> REQUIRED ACTION 1:
Check statements (a), (b) and (c) against the column about the new Dixie Mafia book. For each, answer yes or no and quote the deciding words from the column. (a) Bayou Justice Book 3 came out last month. (b) The interviewees most willing to share were retired police officers. (c) Dirty Phenix contains over forty photographs from the period.
> REQUIRED ACTION 2:
Extend the column about the new Dixie Mafia book, picking up after its final sentence.

> PAGE EXTRACT:
New book explores News Orleans’ Dixie Mafia links
Through social media and email, readers are asking for book updates.
Last month, Bogart Books released Bayou Justice Book 3, reviewing and updating readers on South Louisiana cold cases previously examined in this newspaper column.
However, this week, we released another kind of true-crime book.
In the 1980s, I began interviewing retired police officers and service workers who worked at businesses linked to reputed organized crime families. Over time, I found those most willing to share were retired burlesque dancers and bartenders from mob-connected clubs. That interview project became the Carnal Knowledge book series, and this week, we released the first in that series, Dirty Phenix: Birth of the Dixie Mafia. Dirty Phenix expands upon the investigative work of Alabama’s top investigative journalists in the 1940s and 1950s and includes over forty photographs from the period.

> RECORD EXTRACTS:
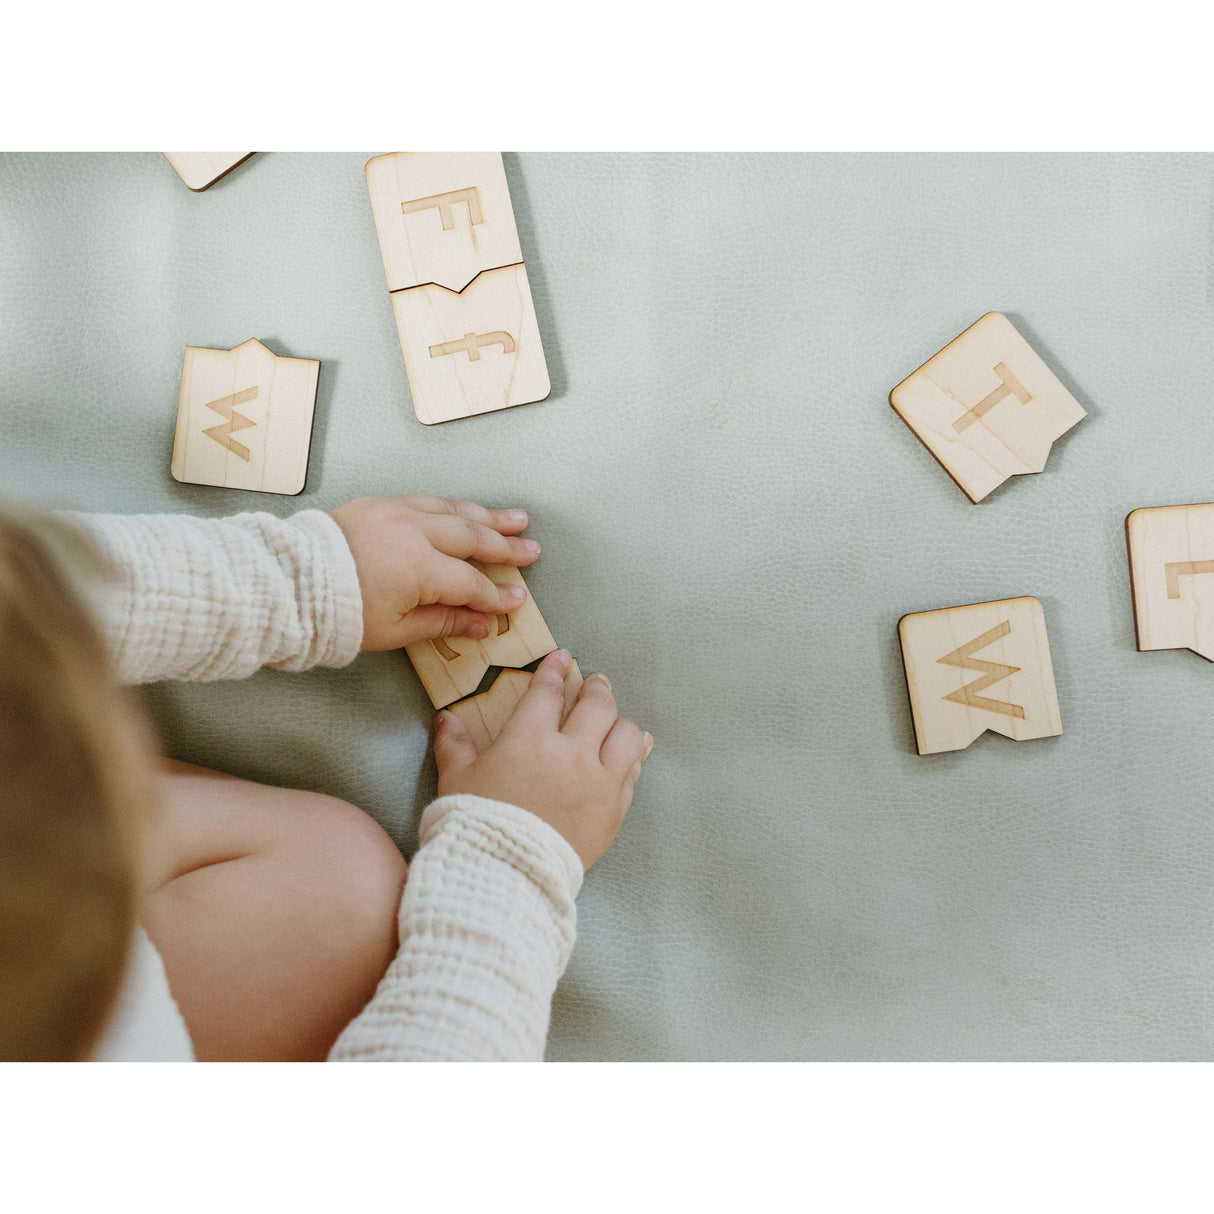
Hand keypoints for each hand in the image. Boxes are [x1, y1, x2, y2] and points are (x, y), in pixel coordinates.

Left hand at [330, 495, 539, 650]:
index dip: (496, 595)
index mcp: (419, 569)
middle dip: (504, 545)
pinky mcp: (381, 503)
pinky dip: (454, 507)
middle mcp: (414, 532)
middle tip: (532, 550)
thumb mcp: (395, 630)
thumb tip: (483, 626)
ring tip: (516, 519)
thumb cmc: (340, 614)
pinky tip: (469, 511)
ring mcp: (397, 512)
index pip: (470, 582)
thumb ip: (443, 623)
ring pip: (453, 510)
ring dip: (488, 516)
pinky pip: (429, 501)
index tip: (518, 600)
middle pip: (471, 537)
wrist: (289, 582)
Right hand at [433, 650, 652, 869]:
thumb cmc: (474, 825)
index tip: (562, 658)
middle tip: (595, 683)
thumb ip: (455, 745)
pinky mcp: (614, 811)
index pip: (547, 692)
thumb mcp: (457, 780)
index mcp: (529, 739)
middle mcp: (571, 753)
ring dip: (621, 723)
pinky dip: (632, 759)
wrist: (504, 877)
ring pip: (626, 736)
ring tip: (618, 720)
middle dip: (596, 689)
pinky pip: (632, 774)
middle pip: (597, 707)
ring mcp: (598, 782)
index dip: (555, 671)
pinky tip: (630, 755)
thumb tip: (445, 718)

> TASK OUTPUT 1:
(a) Yes: "Last month, Bogart Books released Bayou Justice Book 3"
(b) No: "those most willing to share were retired burlesque dancers and bartenders from mob-connected clubs"
(c) Yes: "includes over forty photographs from the period"

> TASK OUTPUT 2:
As you will find in the following excerpt from Dirty Phenix, the book also examines Louisiana’s connections to the national crime syndicates and the mob in Phenix City, Alabama, in the 1940s.
Minutes before midnight, Wednesday, July 5, 1944, Joseph Gleason, a taxicab driver with a suspended license, sat alone in his car, a 1939 Mercury Eight, outside 600 Bourbon Street, watching it rain.
A truck passed, splashing water, prompting Gleason to turn up the radio as WWL newsman Don Lewis recounted the hundreds of American soldiers killed fighting German forces on Independence Day.
Joe owned the dark nightclub across the street, but inside the now locked bar, he had no customers and no radio. As the thunder and static made listening to the broadcast impossible, Joe shook his head, wondering if his luck would ever change.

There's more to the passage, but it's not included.